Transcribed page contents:

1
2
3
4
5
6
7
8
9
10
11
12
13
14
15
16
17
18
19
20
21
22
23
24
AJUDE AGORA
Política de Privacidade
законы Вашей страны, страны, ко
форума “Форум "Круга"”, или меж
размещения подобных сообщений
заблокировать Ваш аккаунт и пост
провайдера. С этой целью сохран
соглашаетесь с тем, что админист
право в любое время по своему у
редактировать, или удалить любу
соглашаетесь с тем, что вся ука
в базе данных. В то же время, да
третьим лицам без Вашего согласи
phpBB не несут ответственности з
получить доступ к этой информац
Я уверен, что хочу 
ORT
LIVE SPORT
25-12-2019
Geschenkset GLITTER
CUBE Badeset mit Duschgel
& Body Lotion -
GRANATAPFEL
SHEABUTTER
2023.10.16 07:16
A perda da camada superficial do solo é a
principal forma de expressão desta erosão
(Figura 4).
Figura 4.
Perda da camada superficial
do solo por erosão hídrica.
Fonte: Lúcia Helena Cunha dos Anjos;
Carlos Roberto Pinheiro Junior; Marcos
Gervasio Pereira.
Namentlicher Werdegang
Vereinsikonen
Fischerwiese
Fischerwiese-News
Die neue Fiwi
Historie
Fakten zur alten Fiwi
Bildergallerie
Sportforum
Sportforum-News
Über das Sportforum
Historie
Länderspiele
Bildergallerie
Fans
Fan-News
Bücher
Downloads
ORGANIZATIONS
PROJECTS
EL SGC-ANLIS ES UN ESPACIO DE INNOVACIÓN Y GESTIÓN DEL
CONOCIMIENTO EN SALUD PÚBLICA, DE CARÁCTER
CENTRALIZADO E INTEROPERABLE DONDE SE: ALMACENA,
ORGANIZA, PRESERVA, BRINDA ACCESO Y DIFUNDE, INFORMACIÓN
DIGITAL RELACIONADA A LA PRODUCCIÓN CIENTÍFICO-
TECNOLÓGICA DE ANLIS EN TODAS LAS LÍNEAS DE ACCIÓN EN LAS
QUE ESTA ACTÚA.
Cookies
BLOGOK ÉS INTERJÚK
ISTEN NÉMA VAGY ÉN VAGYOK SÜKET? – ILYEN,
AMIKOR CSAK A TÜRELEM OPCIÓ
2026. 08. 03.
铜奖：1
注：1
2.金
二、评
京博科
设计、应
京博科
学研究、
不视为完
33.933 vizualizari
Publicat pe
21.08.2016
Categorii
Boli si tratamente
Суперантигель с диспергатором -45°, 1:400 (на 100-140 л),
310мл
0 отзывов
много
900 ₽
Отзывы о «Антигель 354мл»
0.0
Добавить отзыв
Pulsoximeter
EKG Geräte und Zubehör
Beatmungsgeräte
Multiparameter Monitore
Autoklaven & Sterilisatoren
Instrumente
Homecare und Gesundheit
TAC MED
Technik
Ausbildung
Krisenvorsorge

Problem to work on: Print the records once more, exactly as written.

Solved exercise:
1
2
3
4
5
6
7
8
9
10
11
12
13
14
15
16
17
18
19
20
21
22
23
24
AJUDE AGORA
Política de Privacidade
законы Вашей страны, страны, ко
форума “Форум "Круга"”, или меж
размещения подобных сообщений
заблокировать Ваш аккаунт и пост
провайдера. С этой целью сохран
соглашаетесь с тем, что админист
право в любое время по своему у
редактировать, или удалить любу
соглашаетесь с тем, что вся ука
в базе данных. В то же время, да
третьим лицам без Вашего согласи
phpBB не несут ответственности з
получить доступ к этой информац
Я уверен, что хочу 
ORT
LIVE SPORT
25-12-2019
Geschenkset GLITTER
CUBE Badeset mit Duschgel
& Body Lotion -
GRANATAPFEL
SHEABUTTER
2023.10.16 07:16
A perda da camada superficial do solo é a
principal forma de expressão desta erosão
(Figura 4).
Figura 4.
Perda da camada superficial
do solo por erosão hídrica.
Fonte: Lúcia Helena Cunha dos Anjos;
Carlos Roberto Pinheiro Junior; Marcos
Gervasio Pereira.
Namentlicher Werdegang
Vereinsikonen
Fischerwiese
Fischerwiese-News
Die neue Fiwi
Historie
Fakten zur alten Fiwi
Bildergallerie
Sportforum
Sportforum-News
Über das Sportforum
Historie
Länderspiele
Bildergallerie
Fans
Fan-News
Bücher
Downloads
ORGANIZATIONS
PROJECTS
EL SGC-ANLIS ES UN ESPACIO DE INNOVACIÓN Y GESTIÓN DEL
CONOCIMIENTO EN SALUD PÚBLICA, DE CARÁCTER
CENTRALIZADO E INTEROPERABLE DONDE SE: ALMACENA,
ORGANIZA, PRESERVA, BRINDA ACCESO Y DIFUNDE, INFORMACIÓN
DIGITAL RELACIONADA A LA PRODUCCIÓN CIENTÍFICO-
TECNOLÓGICA DE ANLIS EN TODAS LAS LÍNEAS DE ACCIÓN EN LAS
QUE ESTA ACTÚA.
Cookies
BLOGOK ÉS INTERJÚK
ISTEN NÉMA VAGY ÉN VAGYOK SÜKET? – ILYEN,
AMIKOR CSAK A TÜRELEM OPCIÓ
2026. 08. 03.
铜奖：1
注：1
2.金
二、评
京博科
设计、应
京博科
学研究、
不视为完
33.933 vizualizari
Publicat pe
21.08.2016
Categorii
Boli si tratamente
Суперантигель с диспергатором -45°, 1:400 (на 100-140 л),
310мл
0 отзывов
много
900 ₽
Отзывы о «Антигель 354мл»
0.0
Добавить отзыв
Pulsoximeter
EKG Geräte und Zubehör
Beatmungsgeräte
Multiparameter Monitore
Autoklaven & Sterilisatoren
Instrumente
Homecare und Gesundheit
TAC MED
Technik
Ausbildung
Krisenvorsorge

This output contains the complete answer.